◆ GIVEN DATA ◆

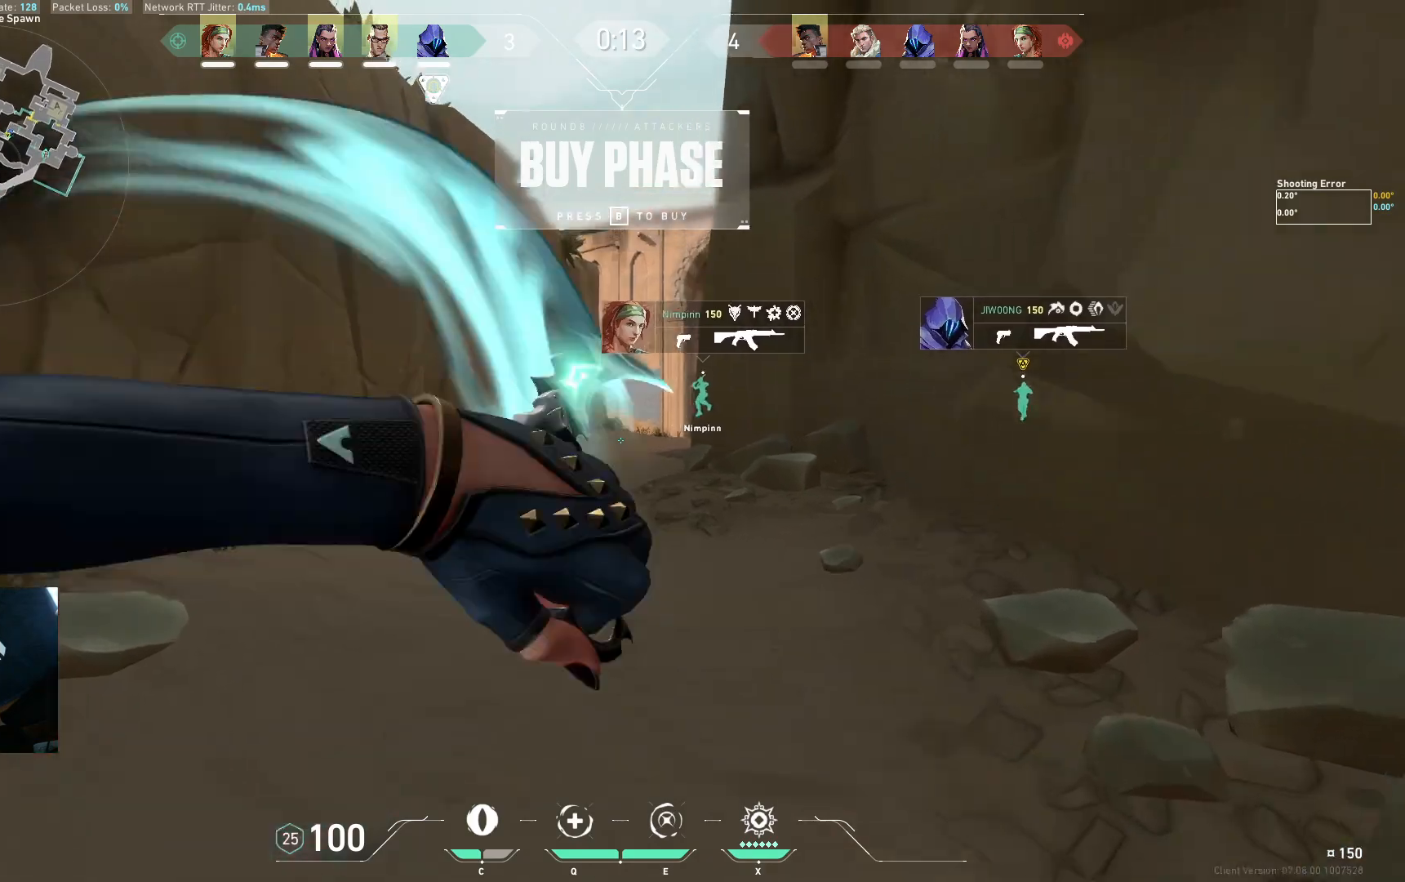
{"keys": ["w"], "events": []}
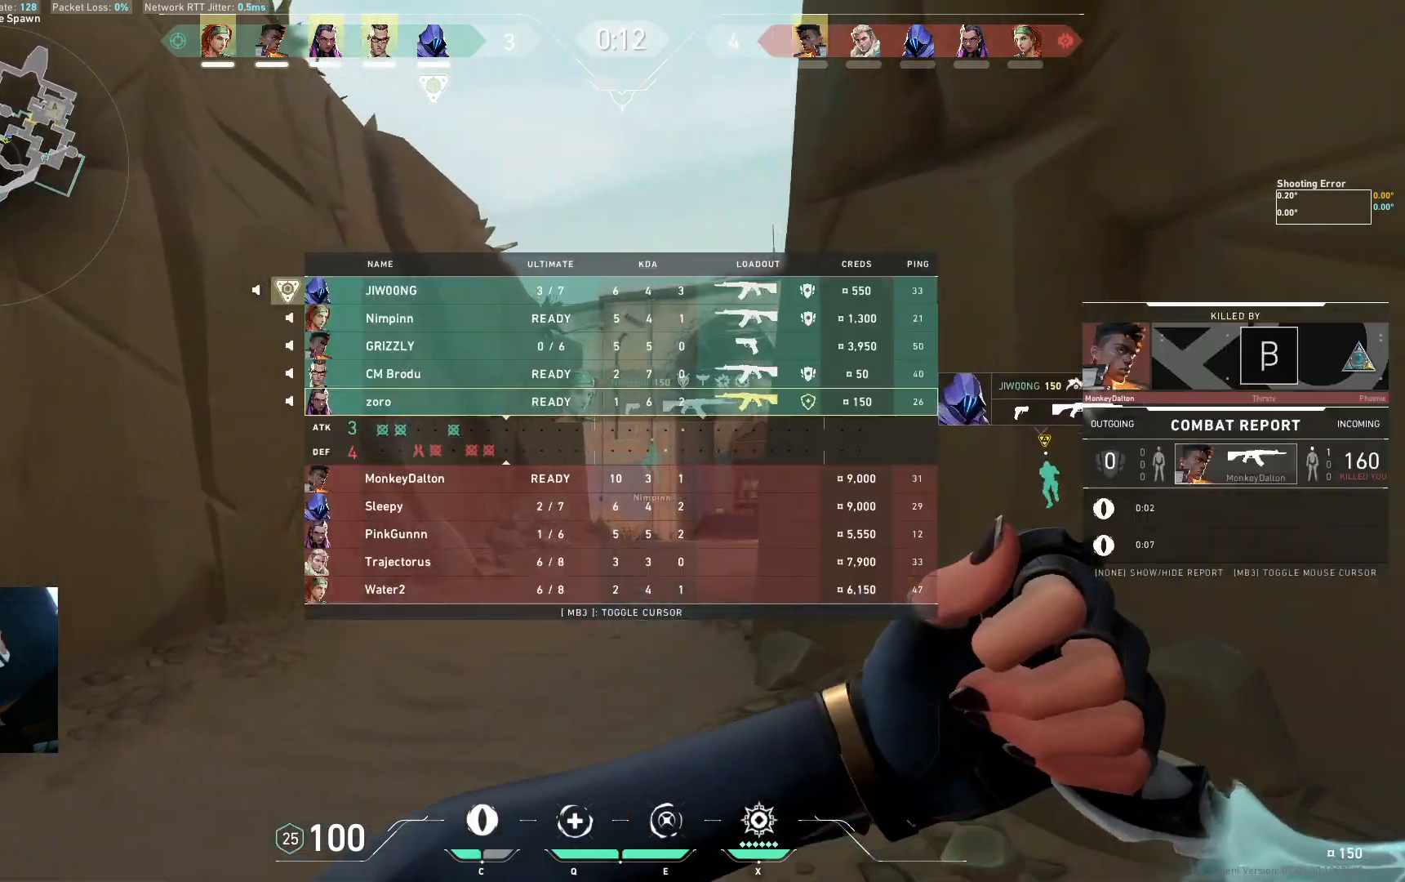
{"keys": ["w"], "events": []}
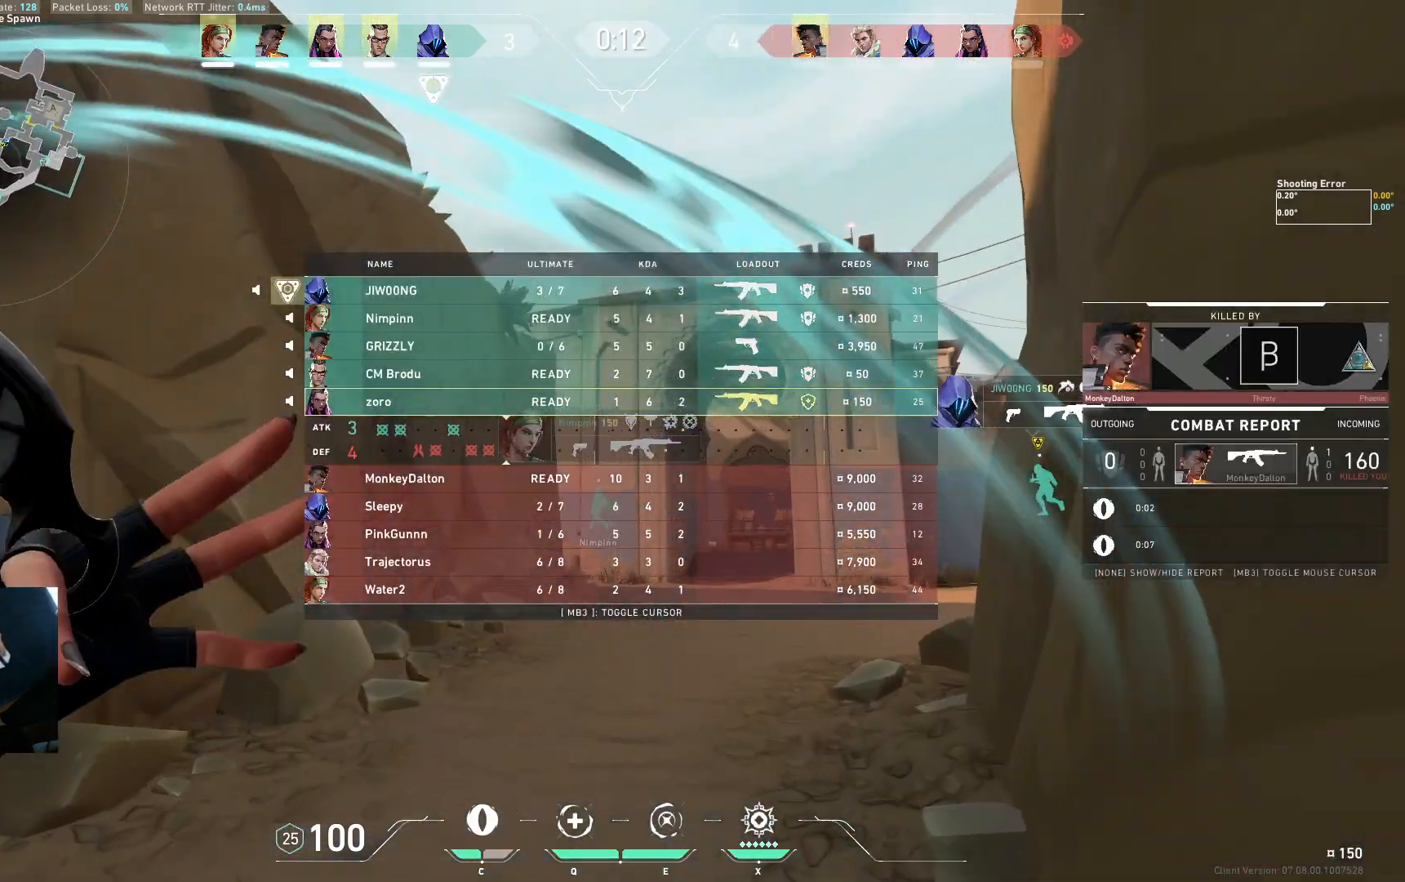
{"keys": ["w"], "events": []}
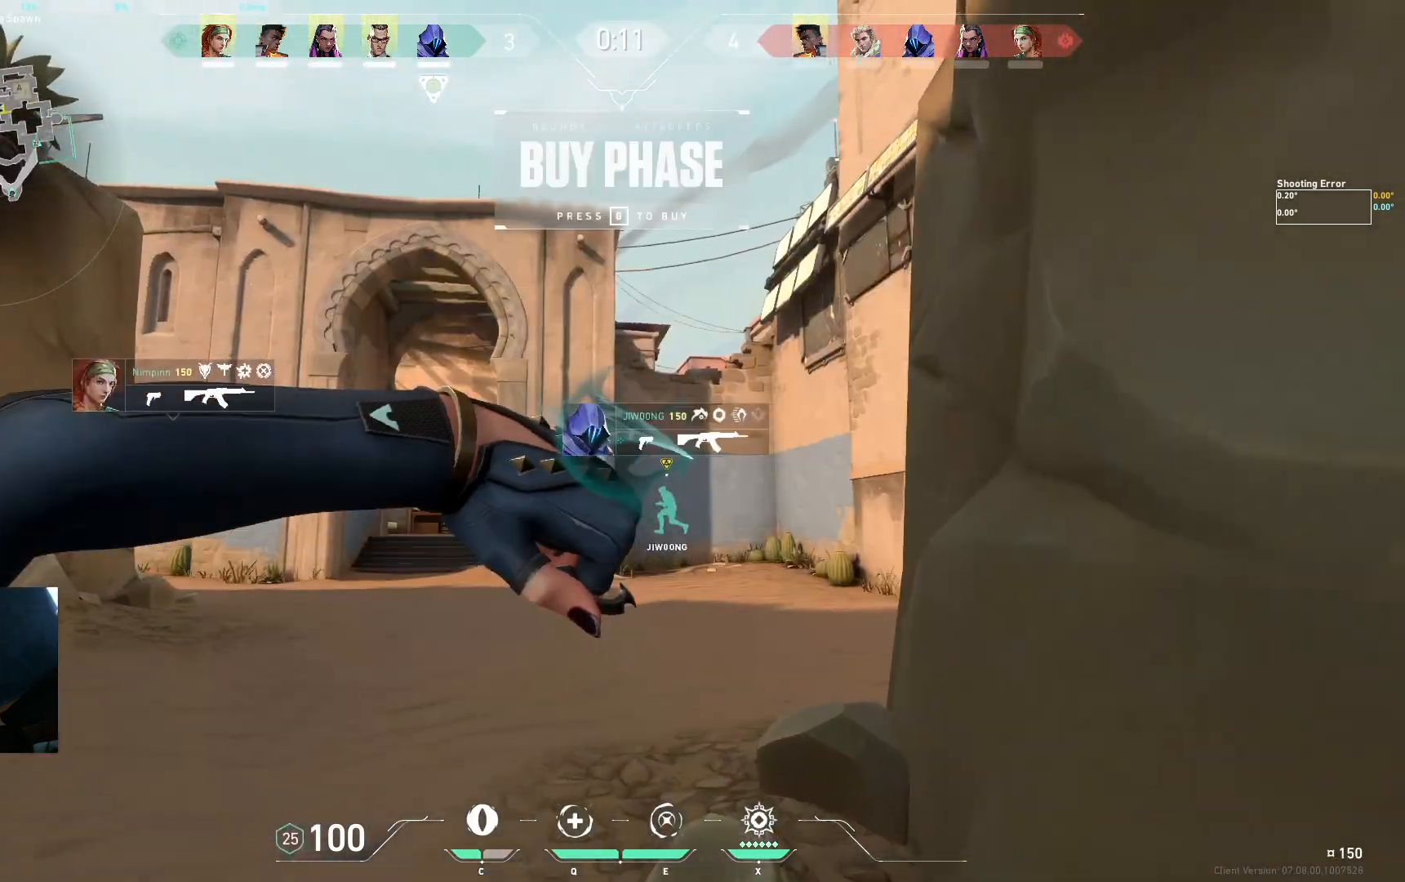
{"keys": ["w"], "events": [[250, "a", "down"], [267, "space", "down"], [333, "d", "down"], [400, "space", "up"], [483, "a", "up"], [483, "d", "up"]]}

◆ WORK INSTRUCTION ◆
Repeat the listing above word for word and leave its images out.

◆ ANSWER ◆
{"keys": ["w"], "events": []}
{"keys": ["w"], "events": []}
{"keys": ["w"], "events": []}
{"keys": ["w"], "events": [[250, "a", "down"], [267, "space", "down"], [333, "d", "down"], [400, "space", "up"], [483, "a", "up"], [483, "d", "up"]]}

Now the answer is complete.